- Genre: State fair
- Dates: 06-15 August 2026
- Locations: Fairlea, West Virginia
- Years active: 1881–1916, 1919–1939; 1946–2019; 2021–
- Website: Official website

= State Fair of West Virginia =

Annual state fair

The State Fair of West Virginia is an annual state fair for West Virginia, United States. It is held annually in mid-August on the State Fairgrounds in Lewisburg. This year's State Fair is scheduled for 13-22 August 2026. The State Fairgrounds consists of a large open park for carnivals and exhibition, grandstands, and several exhibition buildings. Free parking is provided adjacent to the fairgrounds.

Over the years the following concerts have been held at the grandstand:

• Conway Twitty
• Loretta Lynn
• George Jones
• Merle Haggard
• Johnny Cash
• Lorrie Morgan
• Little Big Town
• Britney Spears
• Big Time Rush
• Victoria Justice
• Tammy Wynette
• Travis Tritt

At the 2019 State Fair Alabama was scheduled to perform but Randy Owen became ill.
Jamey Johnson filled in for Alabama.

The West Virginia State Police, Greenbrier County Sheriff's Office and security guards are the ones who patrol this fair.

==History==

The first event to be called the State Fair occurred in Wheeling on February 1, 1881. The Lewisburg fair evolved from local events that date back to 1854. World War I caused the 1917 & 1918 fairs to be cancelled. In 1941 the state government declared it to be the official State Fair. However, World War II forced cancellation of the event until 1946. The Meadow River Lumber Building was listed on the National Register of Historic Places in 1997. There was also no fair in 2020 due to the COVID-19 pandemic.

==Current activities==
By the standards of large states with a more agricultural economies, the West Virginia event is relatively small. It lasts over eight days. It features a traveling carnival with various rides, competitive exhibitions by farmers and 4-H and FFA members, harness racing (no gambling is currently allowed), exhibitions by manufacturers of farm machinery and industrial tools, and a nightly concert performed by popular artists. Higher stakes Bingo is conducted at the fair than is normally permitted under state law. A beauty queen is selected. In political years, elaborate displays by candidates and political parties are also a part of the fair.
Midway Rides are provided by the Orange unit of Reithoffer Shows.

The 2006 fair generated 174,438 paid admissions, which was the highest number since 2002; that year, security screens were set up at the gates. Adding children under five (who are admitted free) and various other complementary admissions brings the estimated attendance to 210,000. Prior to the completion of Interstate 64 in 1988 the fairground was difficult to access from most of the state and the event was much more local in nature. However, it has grown greatly since that time.

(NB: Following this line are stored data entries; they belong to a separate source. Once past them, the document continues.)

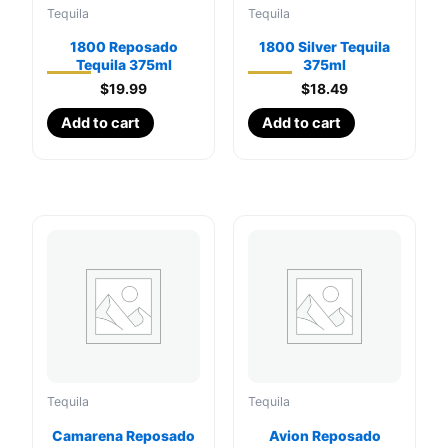
Tequila
Tequila
1800 Reposado
1800 Silver Tequila
Tequila 375ml
375ml
$
19.99
$
18.49
Add to cart
Add to cart
Tequila
Tequila
Camarena Reposado
Avion Reposado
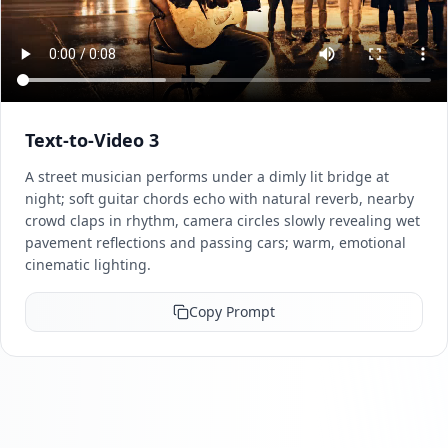
Text-to-Video 3
A street musician performs under a dimly lit bridge at
night; soft guitar chords echo with natural reverb, nearby
crowd claps in rhythm, camera circles slowly revealing wet
pavement reflections and passing cars; warm, emotional
cinematic lighting.
Copy Prompt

The Fair is a non-profit organization under section 501(c)(3) of the U.S. Internal Revenue Code. Although the Fair does not release its financial statements to the public, managers claim that it operates on a "small margin." According to a 2006 report commissioned by the Fair, it has an annual economic impact of $8.9 million on Greenbrier County.

The Fair receives no appropriation from the state, supporting itself from admissions, fees charged to vendors, and rental of the fairgrounds to other groups. It does receive support in kind from the state Department of Agriculture and from West Virginia University.